There are actually enormous data resources available at the provincial and institutional level to work from. Want to find individuals who finished high school but didn’t attend PSE? Most provinces now have individual student numbers which could be used to identify these individuals and bring them into a study. Want to look at program completion rates? All institutions have the necessary data: they just choose not to release it.
All of which is to say: we could have a data revolution in this country. But it’s not going to come primarily from better national data sets run by Statistics Canada. It’s going to come from lots of little studies creating a more data-rich environment for decision-making. It’s going to come from governments and institutions changing their data mindsets from one where hoarding data is the default to one where publishing is the default. It’s going to come from switching focus from inputs to outputs.
Even more succinctly: we are all part of the problem. We are all part of the solution. Stop waiting for someone else to come along and fix it.
I would add that our approach to data publication, not just collection, is in dire need of improvement.

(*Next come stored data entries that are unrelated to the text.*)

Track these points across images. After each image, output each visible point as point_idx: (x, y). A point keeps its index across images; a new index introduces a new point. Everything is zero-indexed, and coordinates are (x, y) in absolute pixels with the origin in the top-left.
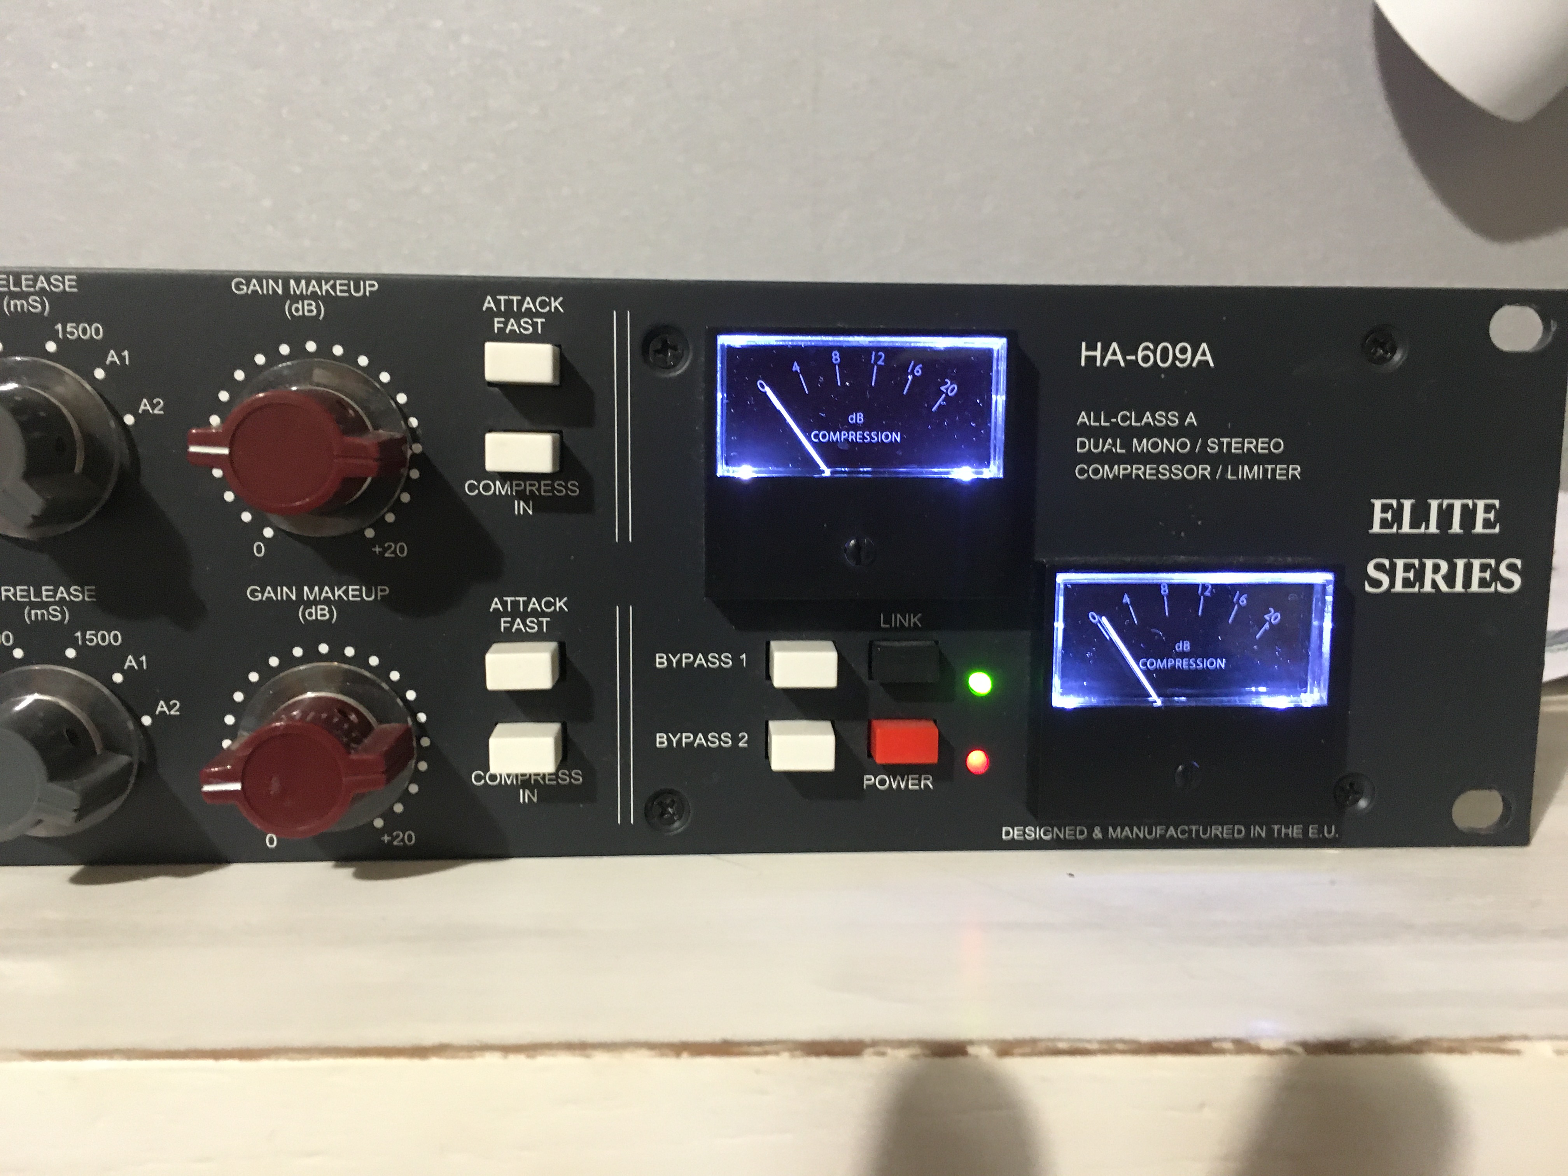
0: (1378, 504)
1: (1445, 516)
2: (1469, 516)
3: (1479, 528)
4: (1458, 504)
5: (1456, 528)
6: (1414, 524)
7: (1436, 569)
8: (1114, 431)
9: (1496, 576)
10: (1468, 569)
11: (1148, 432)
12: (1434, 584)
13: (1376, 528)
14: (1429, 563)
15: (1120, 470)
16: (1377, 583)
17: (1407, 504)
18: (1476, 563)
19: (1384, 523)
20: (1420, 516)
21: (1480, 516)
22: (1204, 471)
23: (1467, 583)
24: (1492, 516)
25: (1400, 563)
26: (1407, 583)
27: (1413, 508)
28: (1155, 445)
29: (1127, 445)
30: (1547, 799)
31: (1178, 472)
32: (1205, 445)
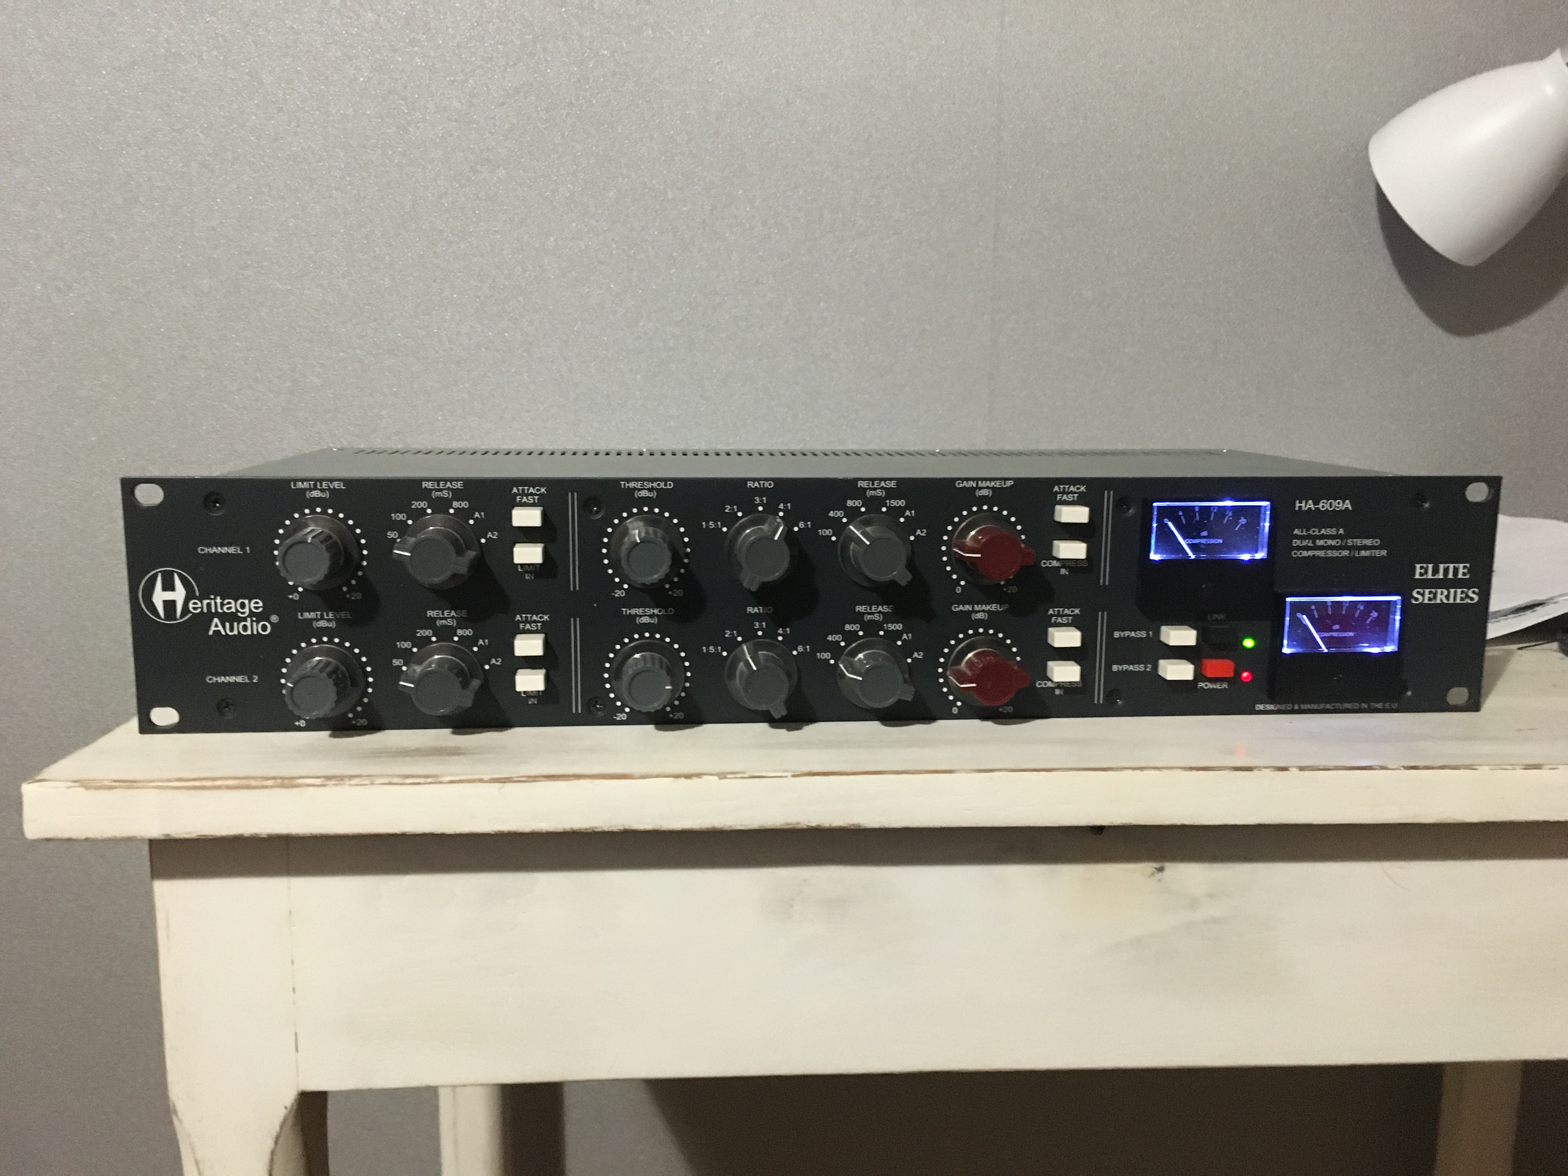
0: (1418, 566)
1: (1446, 571)
2: (1456, 571)
3: (1460, 576)
4: (1451, 566)
5: (1451, 576)
6: (1433, 575)
7: (1442, 593)
8: (1308, 537)
9: (1467, 596)
10: (1455, 593)
11: (1323, 537)
12: (1441, 600)
13: (1417, 576)
14: (1439, 591)
15: (1311, 553)
16: (1417, 599)
17: (1431, 566)
18: (1459, 591)
19: (1421, 574)
20: (1436, 571)
21: (1461, 571)
22: (1346, 553)
23: (1455, 599)
24: (1466, 571)
25: (1427, 591)
26: (1430, 599)
27: (1433, 567)
28: (1326, 542)
29: (1314, 542)
30: (1488, 693)
31: (1335, 554)
32: (1347, 542)
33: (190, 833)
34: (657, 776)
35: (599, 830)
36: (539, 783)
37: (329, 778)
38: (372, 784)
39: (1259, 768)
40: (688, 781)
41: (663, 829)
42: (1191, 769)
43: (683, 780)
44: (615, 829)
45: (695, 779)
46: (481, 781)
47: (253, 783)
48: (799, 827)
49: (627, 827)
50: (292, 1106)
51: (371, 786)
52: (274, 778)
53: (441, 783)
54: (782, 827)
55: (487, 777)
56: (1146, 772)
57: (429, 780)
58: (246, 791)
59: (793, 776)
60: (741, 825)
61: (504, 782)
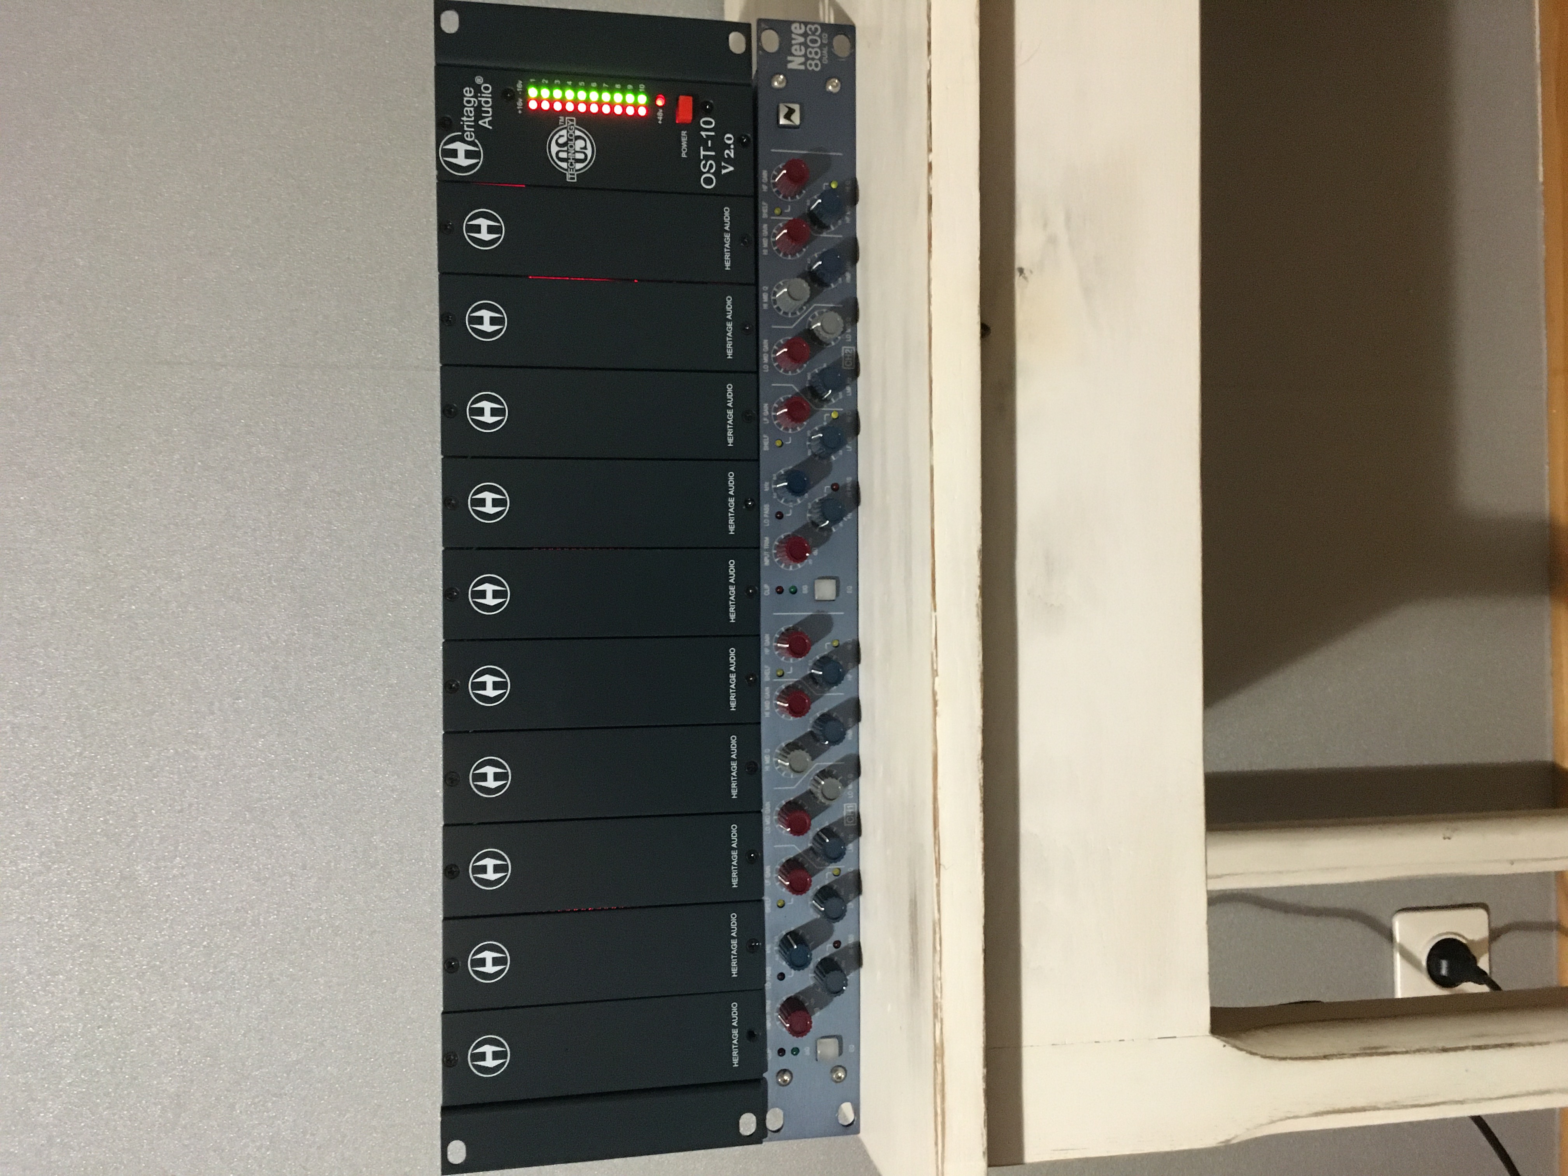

I imagine you chose not to mention that because ‘first things first,’ but I think broadening the discussion about the value of data to new audiences helps build the case to do better on the collection side. Better data are essential for better policy-making (and maybe that should be reason enough to improve things), but good data are also of enormous interest to prospective students and their families; I’m certain your hypothetical “what do graduates three years out think the most/least beneficial part of their program was” data would be extraordinarily helpful for someone trying to plan their educational and career pathway.
Much of the data we collect aren’t made public, or are effectively available only to those with the wherewithal and time to dig for it, parse out all the various bits and piece from different sources, then put it all back together in a format that can give a cohesive, comparative picture. Centralized, standardized, and public reporting of the data we collect is something we desperately need. This is the conversation we’ve been having with universities and decision-makers this year.
tl;dr information is useful to everyone if it’s made accessible, and that’s all the more reason we should do better at collecting it.